The results of normal-mode analyses are in accord with the proposal that a low-frequency motion of the HhaI methyltransferase enzyme is responsible for base flipping in bound DNA. The vectors of the low-frequency normal mode of residues Ser-85 and Ile-86 point directly to the phosphate and ribose moieties of the DNA backbone near the target base in position to rotate the dihedral angles and flip the base out of the DNA duplex. The vector of residue Gln-237 on the major groove is in the proper orientation to assist base separation. Our results favor the major groove pathway and the protein active process in base flipping.

Fig. 1.

An overall picture of the low-frequency mode of the enzyme interaction. Each arrow in gray represents the direction of motion of the Cα atom. The enzyme residues are omitted for easier viewing. The DNA backbone structure, the flipped out base, and the cofactor SAM are shown in pink, yellow, and atom color, respectively. b is a top view of a. The arrows representing the large (lower right) and small (upper left) domains qualitatively form two circles. The group of arrows entering the minor groove (from the right of the helix) point directly toward the phosphodiester and sugar backbone around the flipped base. The arrows entering the major groove from the back (left) of the helix point directly to the complementary orphan guanine.

Fig. 2.

An enlarged local view of the vectors for the residues 79–89 (Phe-79, Pro-80, Cys-81, Gln-82, Ala-83, Phe-84, Ser-85, Ile-86, Ser-87, Gly-88, and Lys-89). The flipped out base and the adjacent bases of the same strand are shown explicitly. (a) Ser-85 is shown in a dotted surface fashion. The vector of this residue is located on the lower right within the top trio of vectors. (b) The vector of Ile-86, shown as a dotted surface, is located at the center and on top of the trio of vectors. (c) The Ser-87 vector, shown in a dotted surface fashion, is located on the lower left of the top trio of vectors. Ser-87 is situated on the minor groove side of the DNA between the adjacent bases. The Ser-87 vector also points to the sugar of the adjacent guanine on the 5′ side.

Fig. 3.

An enlarged local view of the vectors for the residues 230–240 (Gly-230, Ile-231, Val-232, Gly-233, Lys-234, Gly-235, Gly-236, Gln-237, Gly-238, Glu-239, and Arg-240). These vectors are located in the back of the major groove of the small domain and point toward the complementary orphan guanine base (Fig. 1 a and b).
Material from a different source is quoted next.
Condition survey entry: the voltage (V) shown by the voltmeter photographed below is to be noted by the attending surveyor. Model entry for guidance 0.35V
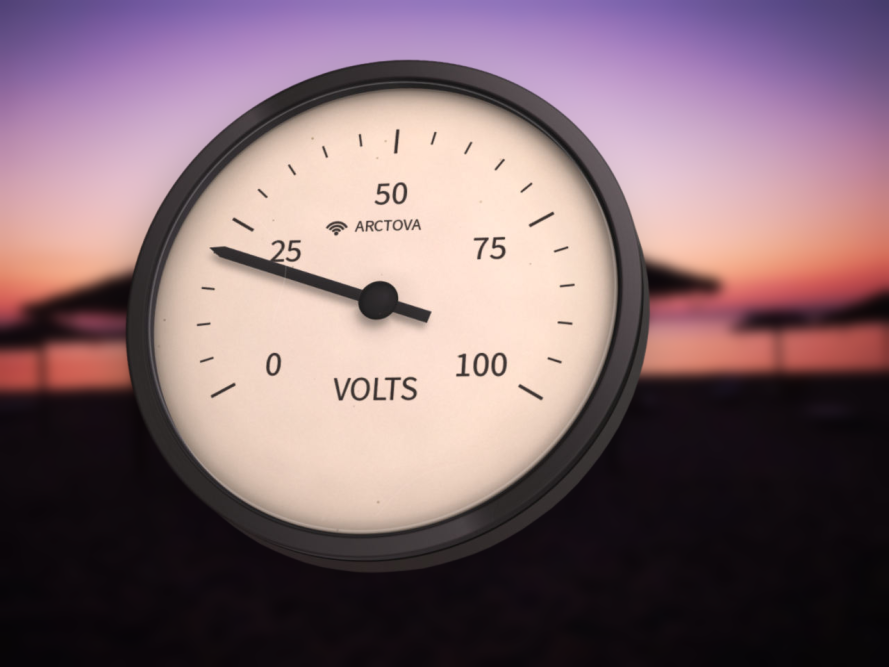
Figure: 20V
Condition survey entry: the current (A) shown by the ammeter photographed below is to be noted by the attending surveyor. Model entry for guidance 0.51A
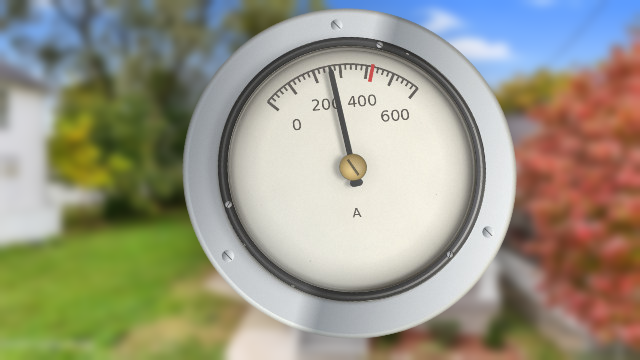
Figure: 260A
The orphan guanine and the adjacent bases of the same strand are shown explicitly. Residue Gln-237, shown in a dotted surface fashion, is situated on the major groove side in front of the group of vectors.

Fig. 4.

Anticorrelated motions mapped onto the 3D stereo DNA methyltransferase M.HhaI in a complex [d(CCATGCGCTGAC)₂ and AdoMet]. The DNA backbone is shown as a light gray ribbon. The flipped out base and AdoMet are shown by light gray and pink dotted surfaces, respectively. The Cys-81 side chain is shown as a dotted cyan surface. Different anticorrelated regions are color coded for easy viewing. Residues 186–279 and 291–304 (red) of the small domain are anticorrelated with residues 1–40 (yellow), 55–79, 98–120, 135–150, and 165–185 (green) and 305–327 (blue) in large catalytic domain. Residues 280–290 (light gray) of the small domain are anticorrelated with residues 80–97 (cyan) in the large catalytic domain. Residues 80–97 are also anticorrelated, within the large catalytic domain, with residues 1–40 (yellow) and 305–327 (blue). The following anticorrelated motions are also within the large catalytic domain: residues 121–134 (orange) are anticorrelated with residues 1–40 (yellow) and residues 41–54 (gray). The pink region, residues 151–164, is anticorrelated with residues 41–54 (gray) and residues 55–79 (labeled green 1).